9.4. The right of indemnification hereby provided shall not be exclusive. Nothing contained in this Section shall affect any other rights to indemnification to which any Person or other corporate personnel may be entitled by contract or otherwise under law.

9.5. The Association may purchase and maintain insurance on behalf of any person who is or was a Director, Officer, employee, or agent of the Association, or who is or was serving at the request of the Association as a member, Director, trustee, or officer of another corporation, partnership, joint venture, trust, or other enterprise, against any liability asserted against such person and incurred by such person in any such capacity, or arising out of his or her status as such, whether or not the Association would have the power to indemnify such person against such liability under the provisions of this Section 9.

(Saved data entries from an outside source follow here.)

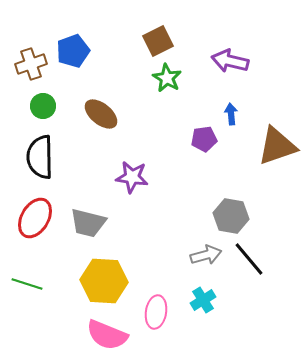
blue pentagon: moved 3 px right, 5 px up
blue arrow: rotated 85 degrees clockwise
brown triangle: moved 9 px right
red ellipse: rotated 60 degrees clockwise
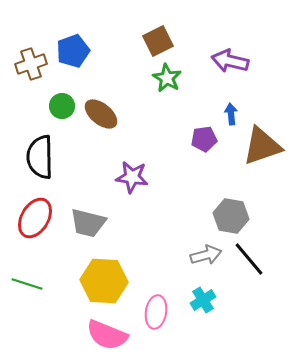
green circle: moved 19 px right
brown triangle: moved 15 px left
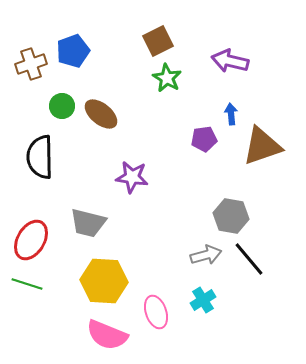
red ellipse: moved 4 px left, 22 px down
pink ellipse: rotated 28 degrees counterclockwise
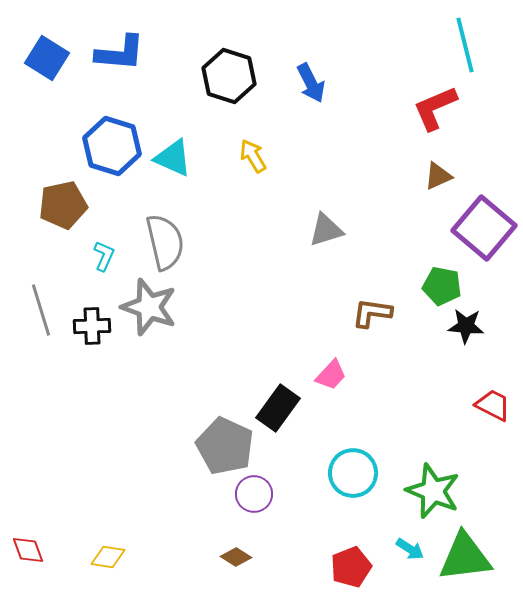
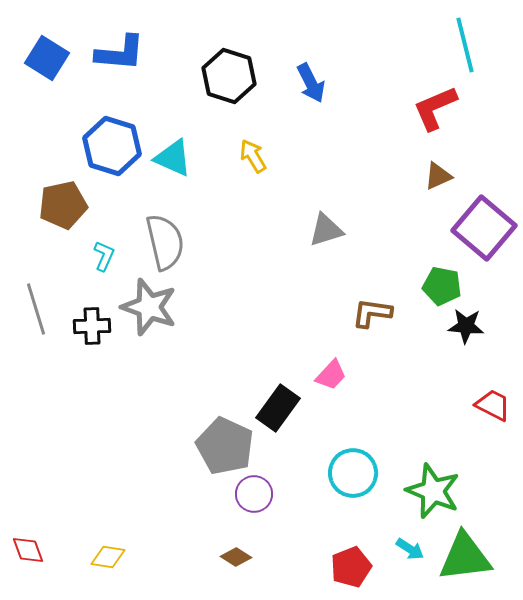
gray line: moved 5 px left, 1 px up
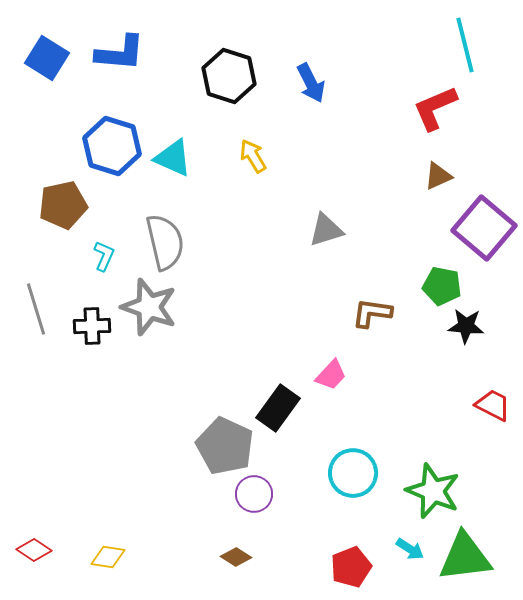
red diamond: moved 6 px right; rotated 36 degrees counterclockwise
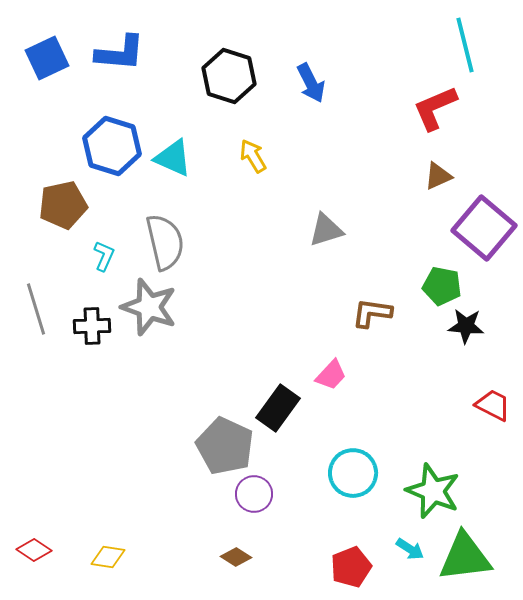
blue square: rotated 33 degrees clockwise
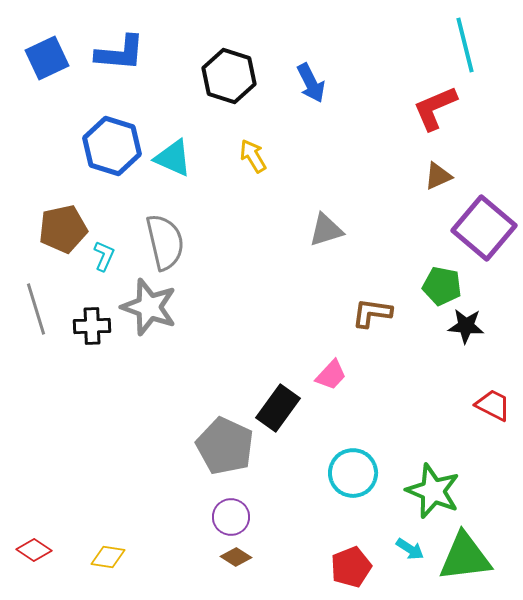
brown pentagon: moved 24 px down
purple circle: moved 23 px left, 23 px down
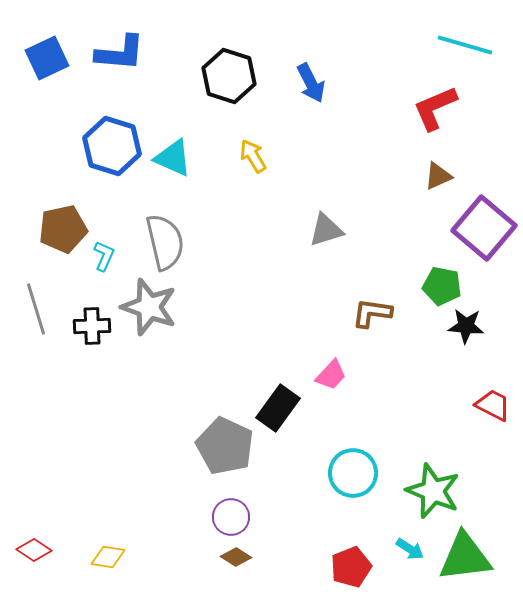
cyan line: rotated 60 degrees counterclockwise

9.6. In no case, however, shall the Association indemnify, reimburse, or insure any person for any taxes imposed on such individual under Chapter 42 of the Internal Revenue Code of 1986, as amended (the “Code”). Further, if at any time the Association is deemed to be private foundation within the meaning of Section 509 of the Code, then during such time, no payment shall be made under this Section if such payment would constitute an act of self-dealing or a taxable expenditure, as defined in Section 4941(d) or 4945(d), respectively, of the Code.

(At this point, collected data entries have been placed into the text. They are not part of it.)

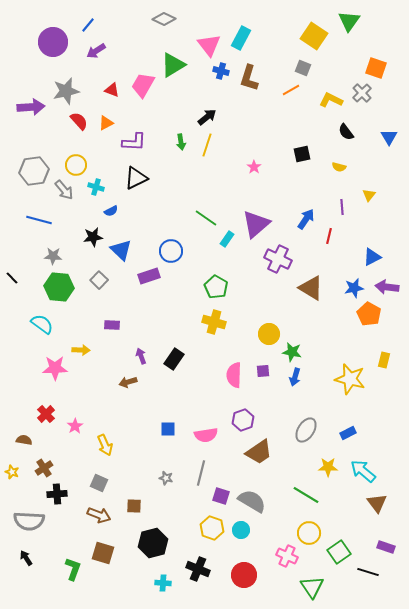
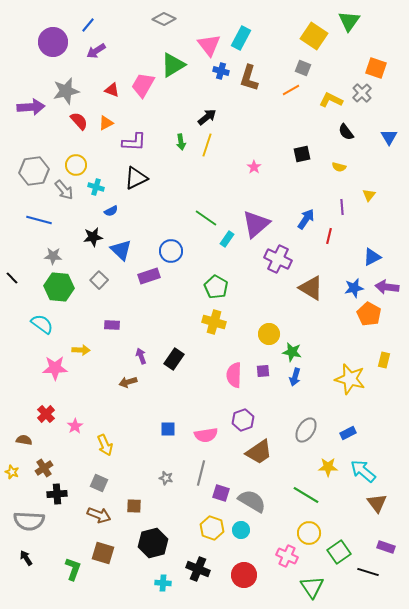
purple square at (221, 496): moved 3 px up
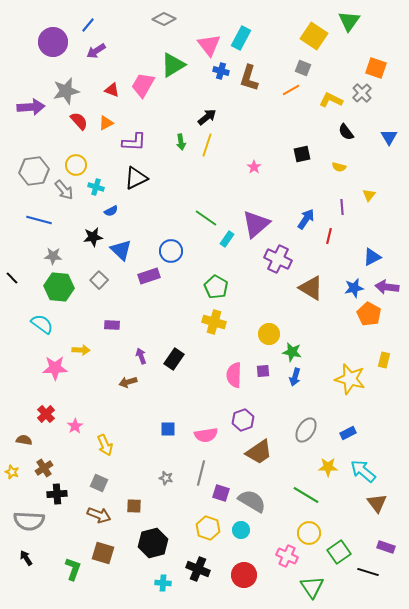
yellow hexagon at (212, 528): moved 4 px left
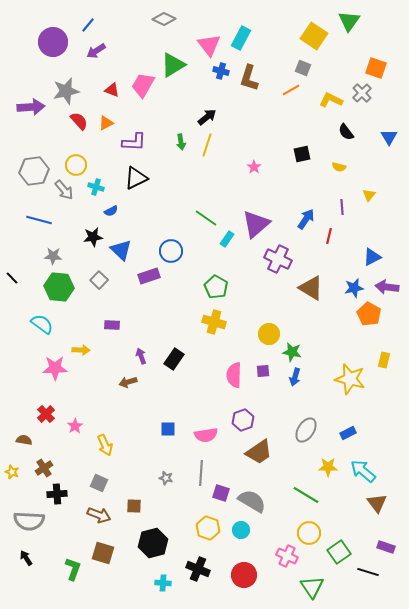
gray line at (201, 473): rotated 10 degrees counterclockwise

9.7. As used in this Section 9, the term “Person” includes such Person’s respective heirs, executors, and administrators, and a “disinterested” member, Director, or Officer is one against whom in such capacity the proceeding in question, or another proceeding on the same or similar grounds, is not then pending.

9.8. If any part of this Section 9 shall be found in any action, suit, or proceeding to be invalid or ineffective, the validity and the effectiveness of the remaining part shall not be affected.

SECTION 10. AMENDMENTS

These Bylaws may be altered, amended, or repealed at any annual or special meeting of the members, notice of which shall specify the subject matter of the proposed alteration, amendment, or repeal or the sections to be affected thereby, by vote of a majority of the members in attendance, in person or by proxy, at such meeting. These Bylaws may also be altered, amended, or repealed by vote of a majority of the Directors then in office, except with respect to any provision thereof which by law, the Articles of Organization, or the Bylaws requires action by the members. Not later than the time of giving notice of the meeting of members next following the amending or repealing by the Directors of the Bylaws, notice thereof stating the substance of such change shall be given to all members. If the Bylaws are so altered, amended, or repealed by the Directors, such provisions of the Bylaws may be further altered or amended or reinstated by the members in the above manner.

SECTION 11. EFFECTIVE DATE

These Amended and Restated Bylaws are effective as of March 5, 2023 and supersede, amend, and restate as a single governing document both the Association’s Constitution and Bylaws, as each were previously amended.